Other firms identified by Citizen Lab and Amnesty as active in the post-NSO market include Cytrox, the original developer of Predator before its absorption into the Intellexa Alliance; QuaDream, an Israeli vendor that ceased operations in mid-2023 after Citizen Lab and Microsoft published forensic analysis of its Reign product; and Paragon Solutions, an Israeli vendor that emerged in 2024 with a product targeting messaging-app exploitation and that has been documented as having sold to U.S. and European customers [6].

What Was Buried

The PEGA committee final report, adopted by the European Parliament in June 2023, concluded that several EU member states, naming Hungary, Poland, Greece, Spain, and Cyprus, had used commercial spyware in ways inconsistent with EU law and human-rights standards [4]. The report’s recommendations called for a moratorium on the use of commercial spyware within the EU until a regulatory framework was in place. The European Commission proceeded to do nothing about it. The member states named in the report did not, as of late 2025, withdraw from their existing contracts with commercial-spyware vendors [4]. The recommendation, the contracts, and the surveillance all coexist.

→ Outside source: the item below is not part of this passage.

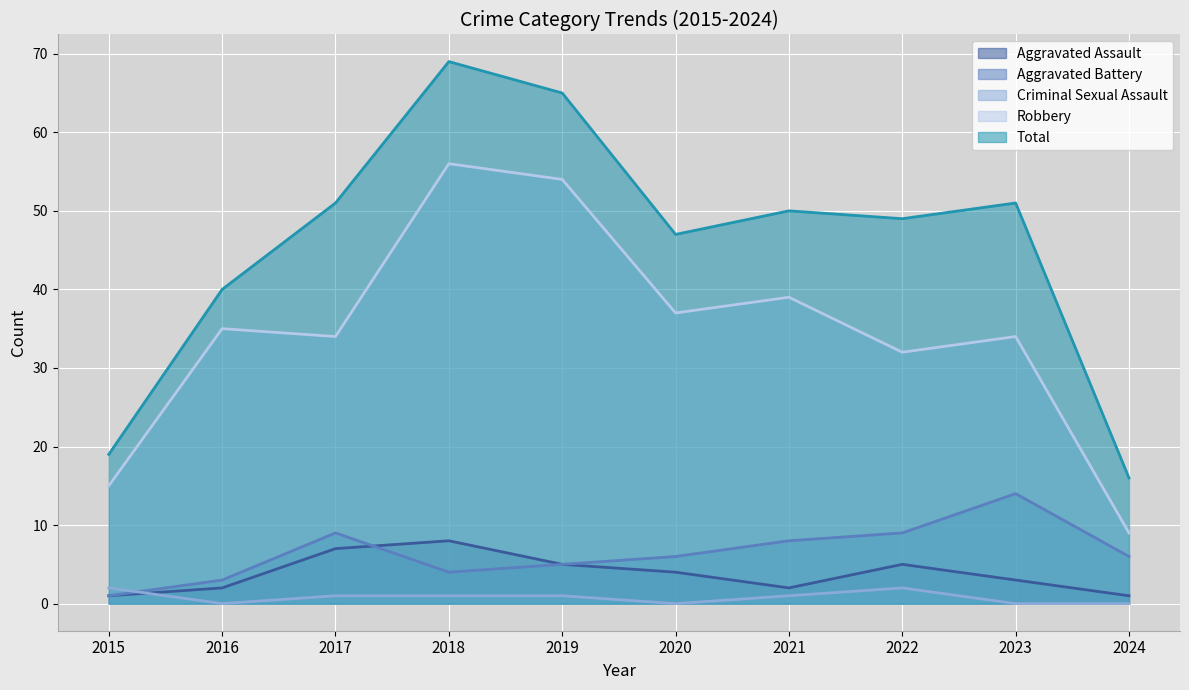

Which category has the lowest value across all series?

2016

The U.S. response has been more aggressive than the EU response in form, with Entity List actions and OFAC sanctions, but the practical effect on the global market has been limited [2][5]. Sanctioned vendors are restructured, renamed, or replaced by adjacent firms with different incorporation paperwork. The buyer governments continue to procure capability. The market does not shrink; its corporate organization changes.

The Stakes Now

The commercial-spyware market is a study in how a regulatory action against a specific corporate identity does not address a market that exists because of demand from a class of customers, in this case sovereign-state governments with operational requirements that mass-market consumer encryption has rendered otherwise difficult. As long as the demand exists, the supply reorganizes around regulatory boundaries rather than ceasing.

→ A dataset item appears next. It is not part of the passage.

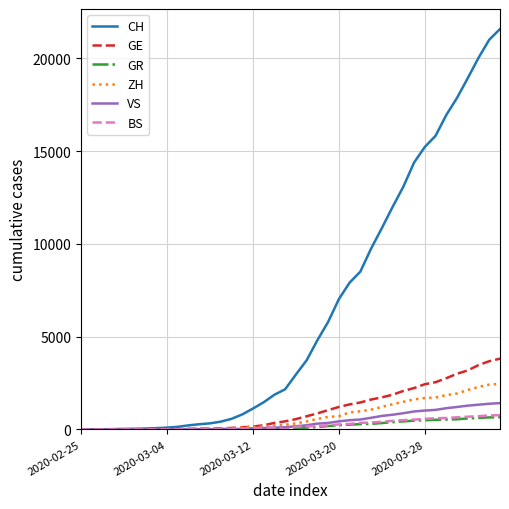

Which series has the largest total across all categories?

CH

The same dynamic visible in how foreign-lobbying firms reshuffled after high-profile clients became toxic operates in the spyware market, with sanctions actions playing the role that headlines play in the lobbying market. Both produce the appearance of structural change while the underlying demand and capability persist.

The One Thing That Matters

If the United States, the European Union, and the OECD member states adopted and enforced a coordinated moratorium on commercial-spyware procurement by member-state governments, the market would not survive. The vendors do not have meaningful private-sector demand. Their capability development costs and exploit-acquisition costs are predicated on the multi-year, multi-million-dollar contracts that only governments fund [3][4]. A sustained demand-side restriction would close the market in the same way demand-side restrictions close arms-export markets, which is the regulatory category commercial spyware most closely resembles.

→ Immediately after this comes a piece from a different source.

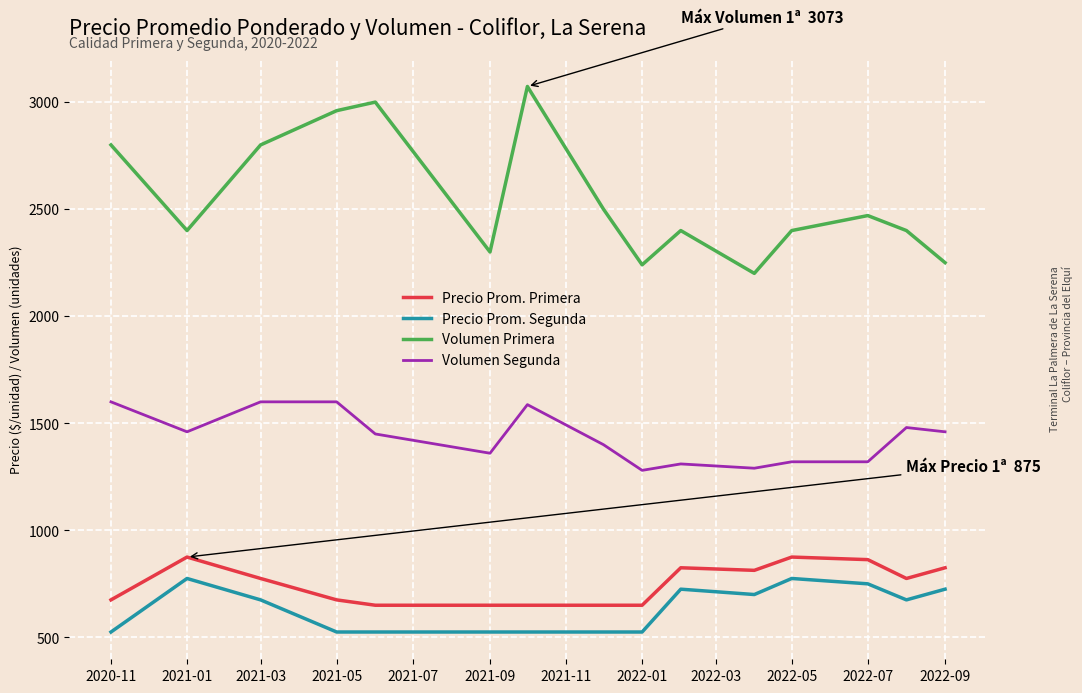

What is the greatest value displayed?

3073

The supply-side approach the U.S. has pursued, sanctioning specific corporate identities while leaving the customer governments untouched, has produced four years of evidence that it does not [2][5]. Each sanction is followed by a successor firm. The customers, including allied governments, continue procuring [4]. The mobile-exploitation industry survives because the demand survives. The vendors are interchangeable. The targets are not.